I have a paperweight that reads, “kol yisrael arevim zeh lazeh” – all of Israel is responsible for one another. It’s from the Talmud - a lovely sentiment, just looking at it.

But the dirty little secret of the phrase is that, in context, it means that all of Israel is legally responsible for one another: that is, we bear culpability for each others actions simply through because part of the same nation. What our neighbors do reflects upon us.

This is deep wisdom about what it means to be a nation, about the impossibility of eschewing mutual responsibility, and it is true here as well. What is allowed to happen on Black Friday speaks volumes about us all, and is destroying the only truly ecumenical holiday in this country. It’s time for the end of Black Friday.

Friday, December 2, 2011

Thank you, Jason


בס''ד
Parshat VaYetze
6 Kislev, 5772
December 2nd, 2011

Story number one.
Once upon a time there was a young man who had a real facility with puppets.
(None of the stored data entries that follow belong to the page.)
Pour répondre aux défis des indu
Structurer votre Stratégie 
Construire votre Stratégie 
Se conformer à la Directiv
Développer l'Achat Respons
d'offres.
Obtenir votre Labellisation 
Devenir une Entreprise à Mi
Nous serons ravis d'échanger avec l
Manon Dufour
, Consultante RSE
In college, in the fifties, this man dreamed of a new kind of puppet – much more lifelike, for more than just kids, and was even asked to start a 5 minute television show. This show, called Sam and Friends, featured a lizard or amphibian-like puppet by the name of Kermit.
Despite his initial success, it took this man, Jim Henson, ten years of slogging through commercials before he was invited onto a PBS show called Sesame Street.  Mostly because of Henson’s puppets, Sesame Street became the greatest children’s show of all time. Another five years and Henson was able to spin off a new show, based on his vision that puppets were for everyone, called The Muppets. The Muppets themselves jumped straight into the childhood and life of millions of American kids, including me. When Henson died tragically in 1990, he was a legend to my generation.
It’s crazy just how much those puppets made a difference to us. Our world was one of pressure to achieve – pressure which has only increased to this day. The Muppets were somehow the opposite of that – heroes whose heroism was their tragic inability to do anything right: Fozzie’s jokes, Gonzo’s stunts, Kermit’s plans for the show, Piggie’s plans for Kermit. What kept them alive was a vision of kindness and loyalty to each other, which somehow got them through everything, and a huge dose of humor, which made the tough times a treasure. The Muppets taught us to how laugh at life. In middle school, that lesson means a lot.

Story number two.
I went to high school with guy by the name of Jason Segel. We weren’t friends, but he was a real decent human being. Being that we were in high school, this was something of a feat.
When it was time to graduate, I was surprised to find out that he had decided not to go to college, but rather pursue acting. I was socialized to regard college as about as negotiable as death and taxes, and I remember thinking him kind of insane.
But sure enough, Jason started to work and get real billing. Eventually becoming part of the Judd Apatow steamroller, Jason is now one of the most successful comedic actors in the country.
Jason, according to interviews, actually has a room in his house dedicated to the Muppets. So, post his success, he approached Disney with the first Muppet script in over a decade. The movie came out November 23rd, and my brother at I were there for the midnight showing. It is a fact that I cried when Kermit sang, “The Rainbow Connection.”

The life of an adult is one of which children cannot conceive. Our prospects become fuller as we get older, and paths that were beyond our young understanding reveal themselves. Life has more, rather than less, in store for us as we grow up. But it is equally true that our vision of what happiness is born young, and stays with us for life. The expectations of how we should feel, what we should value, what lets us know that we are safe, are loved, are alive – these are creations of our childhood. Eikhah says, “hadesh yameinu kekedem” – make our days new like they were in the beginning: bring us to the happiness we dreamed of as children, and that we slog through work to find as adults. What the Muppets had was what I think of as true happiness.
So thank you, Jason. The movie was great. You brought the best of our childhood back to us.